Out of Control Policy Blog

Cash for Caulkers... Seriously?

The House passed a climate change bill in June. They passed a health care bill in November. And they passed financial services reform bill last week. All of the bills touch on issues that need to be addressed. All of the bills fail to effect positive change on the whole. What else can the House screw up?

The U.S. House of Representatives aims to pass a scaled-back jobs bill this week to bring down the nation's double-digit unemployment rate, House Majority Leader Steny Hoyer said on Tuesday. The bill will include money for ready-to-go highway construction projects and aid to cash-strapped states so they will not have to lay off teachers, police and other public-sector employee, Hoyer said at his weekly news conference... The House also plans to extend several federal safety-net programs, such as unemployment insurance and food stamps, to help those struggling with the worst economic downturn since the 1930s, Hoyer said.
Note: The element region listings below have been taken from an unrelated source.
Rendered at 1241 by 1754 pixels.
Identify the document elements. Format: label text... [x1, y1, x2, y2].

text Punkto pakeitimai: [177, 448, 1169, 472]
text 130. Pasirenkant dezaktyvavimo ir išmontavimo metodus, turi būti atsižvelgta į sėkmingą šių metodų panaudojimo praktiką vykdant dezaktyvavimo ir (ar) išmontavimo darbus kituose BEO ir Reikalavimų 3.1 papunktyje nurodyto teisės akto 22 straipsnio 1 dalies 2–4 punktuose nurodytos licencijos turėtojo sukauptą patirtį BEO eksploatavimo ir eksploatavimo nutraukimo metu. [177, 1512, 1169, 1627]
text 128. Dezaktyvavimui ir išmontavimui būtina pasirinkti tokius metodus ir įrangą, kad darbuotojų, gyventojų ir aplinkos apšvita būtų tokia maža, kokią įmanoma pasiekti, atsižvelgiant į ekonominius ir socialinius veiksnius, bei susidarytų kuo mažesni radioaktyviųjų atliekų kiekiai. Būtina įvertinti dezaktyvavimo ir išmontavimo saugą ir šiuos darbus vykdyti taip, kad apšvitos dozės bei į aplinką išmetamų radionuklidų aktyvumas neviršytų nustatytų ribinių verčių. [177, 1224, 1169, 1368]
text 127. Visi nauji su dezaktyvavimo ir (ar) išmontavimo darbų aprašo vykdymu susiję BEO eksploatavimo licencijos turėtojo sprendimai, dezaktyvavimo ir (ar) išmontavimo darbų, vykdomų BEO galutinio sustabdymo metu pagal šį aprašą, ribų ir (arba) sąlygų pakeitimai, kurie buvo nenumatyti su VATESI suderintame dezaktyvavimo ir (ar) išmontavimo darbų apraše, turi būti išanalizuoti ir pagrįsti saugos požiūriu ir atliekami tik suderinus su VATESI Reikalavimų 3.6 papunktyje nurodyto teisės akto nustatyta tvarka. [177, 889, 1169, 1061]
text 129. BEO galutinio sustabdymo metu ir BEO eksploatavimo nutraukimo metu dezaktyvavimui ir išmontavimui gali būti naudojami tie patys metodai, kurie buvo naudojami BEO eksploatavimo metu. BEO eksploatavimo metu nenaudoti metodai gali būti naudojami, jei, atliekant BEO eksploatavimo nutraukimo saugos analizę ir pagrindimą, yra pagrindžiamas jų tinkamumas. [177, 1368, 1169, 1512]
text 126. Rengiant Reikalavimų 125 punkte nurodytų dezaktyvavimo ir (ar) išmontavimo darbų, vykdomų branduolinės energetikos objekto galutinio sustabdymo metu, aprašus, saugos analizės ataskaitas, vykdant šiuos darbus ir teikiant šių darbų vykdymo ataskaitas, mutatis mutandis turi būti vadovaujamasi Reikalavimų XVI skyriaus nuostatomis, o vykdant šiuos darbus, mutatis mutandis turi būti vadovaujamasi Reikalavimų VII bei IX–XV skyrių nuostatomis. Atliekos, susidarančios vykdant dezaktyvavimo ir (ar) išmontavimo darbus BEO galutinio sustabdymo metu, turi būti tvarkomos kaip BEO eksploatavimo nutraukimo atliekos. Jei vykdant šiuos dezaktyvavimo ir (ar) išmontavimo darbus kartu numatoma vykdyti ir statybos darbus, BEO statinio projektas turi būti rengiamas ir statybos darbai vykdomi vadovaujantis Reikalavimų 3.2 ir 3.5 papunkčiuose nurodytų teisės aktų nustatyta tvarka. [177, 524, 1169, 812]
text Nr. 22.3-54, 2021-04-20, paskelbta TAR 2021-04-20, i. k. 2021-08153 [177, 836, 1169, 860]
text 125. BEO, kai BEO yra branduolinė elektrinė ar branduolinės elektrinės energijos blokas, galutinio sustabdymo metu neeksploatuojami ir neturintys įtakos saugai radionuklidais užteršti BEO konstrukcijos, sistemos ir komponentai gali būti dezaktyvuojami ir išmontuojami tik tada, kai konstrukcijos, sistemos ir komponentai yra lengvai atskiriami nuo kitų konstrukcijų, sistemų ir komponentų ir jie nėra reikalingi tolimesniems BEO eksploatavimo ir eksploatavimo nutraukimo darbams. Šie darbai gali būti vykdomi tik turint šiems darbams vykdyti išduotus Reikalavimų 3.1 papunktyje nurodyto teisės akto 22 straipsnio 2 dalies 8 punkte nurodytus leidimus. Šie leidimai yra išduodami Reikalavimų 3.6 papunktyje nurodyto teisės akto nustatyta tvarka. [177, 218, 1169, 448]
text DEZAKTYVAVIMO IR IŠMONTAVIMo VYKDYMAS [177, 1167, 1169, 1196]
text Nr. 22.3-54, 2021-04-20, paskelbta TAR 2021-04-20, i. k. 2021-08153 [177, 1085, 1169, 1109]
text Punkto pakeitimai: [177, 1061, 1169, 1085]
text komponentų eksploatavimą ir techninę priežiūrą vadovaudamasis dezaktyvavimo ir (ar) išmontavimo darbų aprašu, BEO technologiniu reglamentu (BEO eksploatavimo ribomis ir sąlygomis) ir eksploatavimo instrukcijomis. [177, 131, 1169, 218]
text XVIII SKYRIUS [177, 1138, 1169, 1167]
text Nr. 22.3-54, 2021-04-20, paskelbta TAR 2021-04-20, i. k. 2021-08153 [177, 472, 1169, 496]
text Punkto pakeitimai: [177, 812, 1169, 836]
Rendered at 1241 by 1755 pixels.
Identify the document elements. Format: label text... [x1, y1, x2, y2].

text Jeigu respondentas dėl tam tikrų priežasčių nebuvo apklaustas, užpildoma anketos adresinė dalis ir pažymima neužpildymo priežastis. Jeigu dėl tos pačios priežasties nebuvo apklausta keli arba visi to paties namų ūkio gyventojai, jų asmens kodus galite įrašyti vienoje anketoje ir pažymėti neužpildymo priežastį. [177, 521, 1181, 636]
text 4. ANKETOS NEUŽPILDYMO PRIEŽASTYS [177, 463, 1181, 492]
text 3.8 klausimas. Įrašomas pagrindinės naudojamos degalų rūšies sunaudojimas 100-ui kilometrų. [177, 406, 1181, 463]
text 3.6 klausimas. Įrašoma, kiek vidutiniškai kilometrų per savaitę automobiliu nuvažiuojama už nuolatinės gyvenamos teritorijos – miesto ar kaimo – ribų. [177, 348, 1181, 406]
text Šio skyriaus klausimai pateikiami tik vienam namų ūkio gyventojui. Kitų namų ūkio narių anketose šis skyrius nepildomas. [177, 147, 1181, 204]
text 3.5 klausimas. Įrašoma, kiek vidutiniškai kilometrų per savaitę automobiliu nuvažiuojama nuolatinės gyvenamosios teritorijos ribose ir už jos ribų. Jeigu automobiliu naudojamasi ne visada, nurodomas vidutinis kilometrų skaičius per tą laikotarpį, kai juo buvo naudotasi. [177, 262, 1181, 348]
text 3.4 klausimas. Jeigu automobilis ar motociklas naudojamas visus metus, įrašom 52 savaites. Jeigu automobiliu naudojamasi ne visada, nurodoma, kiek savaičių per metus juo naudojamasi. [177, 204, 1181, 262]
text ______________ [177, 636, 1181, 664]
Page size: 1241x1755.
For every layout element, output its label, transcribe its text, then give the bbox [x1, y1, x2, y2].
Of course, another stimulus. The so called "Jobs Bill" could be passed by the House as early as tomorrow.

But wait, there is more:

President Obama came to a suburban Washington Home Depot store Tuesday to push a program — helpfully called “Cash for Caulkers” — that is aimed at helping homeowners to make their homes more energy efficient.

Before his speech, the president discussed his plan to create green jobs with labor leaders and business owners. “I am calling on Congress to provide new temporary incentives for Americans to make energy efficiency retro-fit investments in their homes and we want them to do it soon,” Mr. Obama said. He elicited a laugh from workers assembled when he added that “insulation is sexy stuff.”

The White House says the retro-fitting program will be similar to the Cash for Clunkers program, which offered rebates for trading in used vehicles for more fuel-efficient ones. Mr. Obama wants Congress to look into consumer rebates for households that make energy efficient upgrades to their homes. He said homeowners could get back their investments in energy efficiency in two to three years.

Yes, given the wild success of the auto industry right now, wait, I meant the stagnant growth after a government funded spending spree by Americans already in the auto market. Oh, right, that Clunkers program only took demand from the future, it didn't create new demand. Caulkers is likely to have the same effect.